Dataset records:
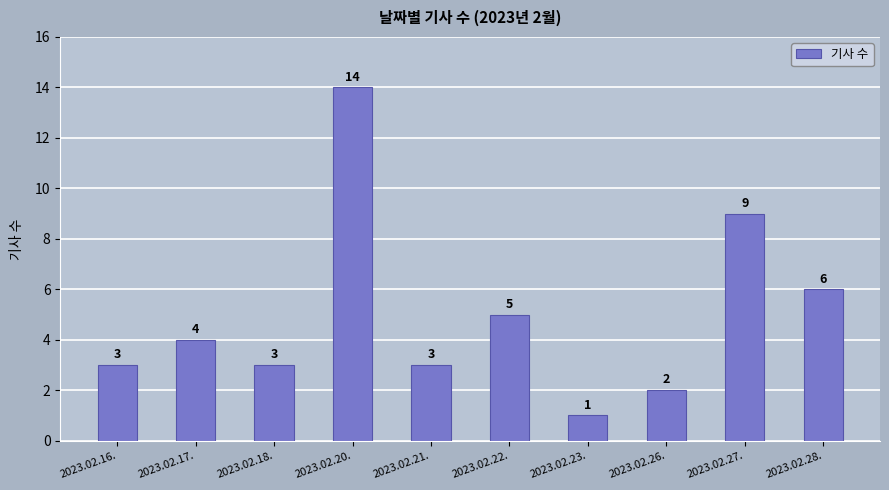

What is the approximate value at 2023.02.27., to the nearest 10?

10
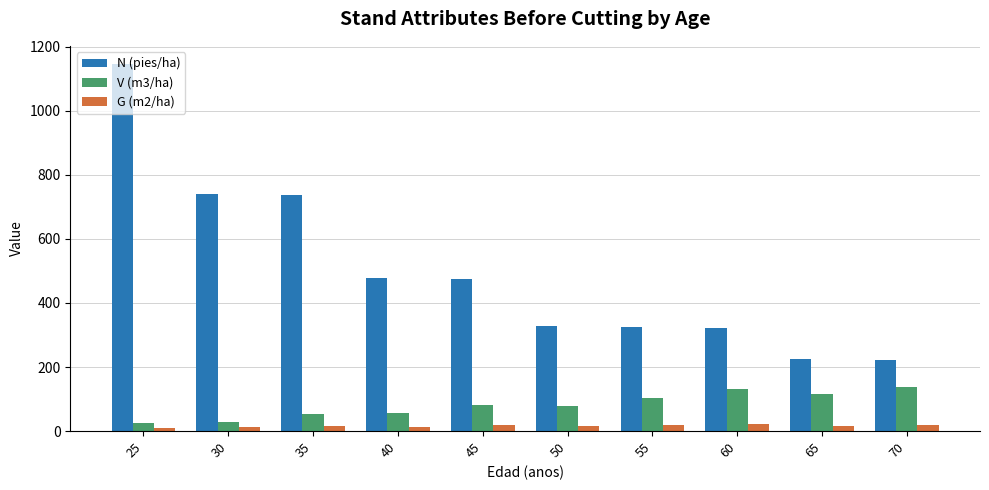

List the series in order of their peak value, lowest first.

G (m2/ha), V (m3/ha), N (pies/ha)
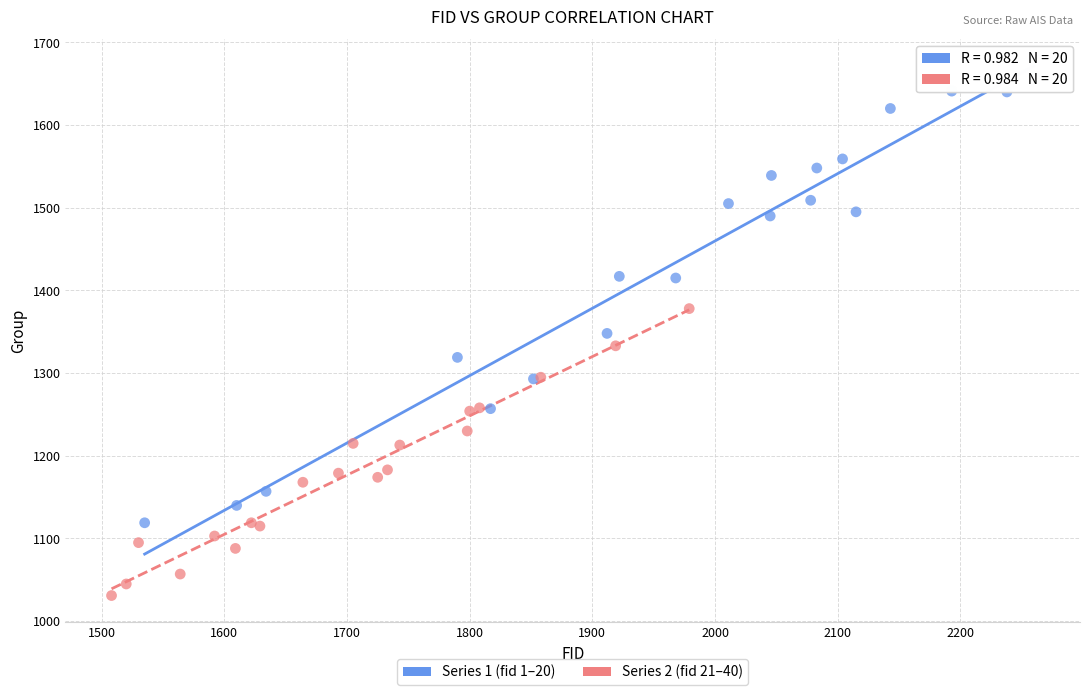

Which series reaches the minimum Y coordinate?

Series 2 (fid 21–40)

Assignment:
Reproduce the material word for word, from the line containing "G (m2/ha), V (m3/ha), N (pies/ha)" through the end of the material, leaving out the pictures.

Response:
G (m2/ha), V (m3/ha), N (pies/ha)

Which series reaches the minimum Y coordinate?

Series 2 (fid 21–40)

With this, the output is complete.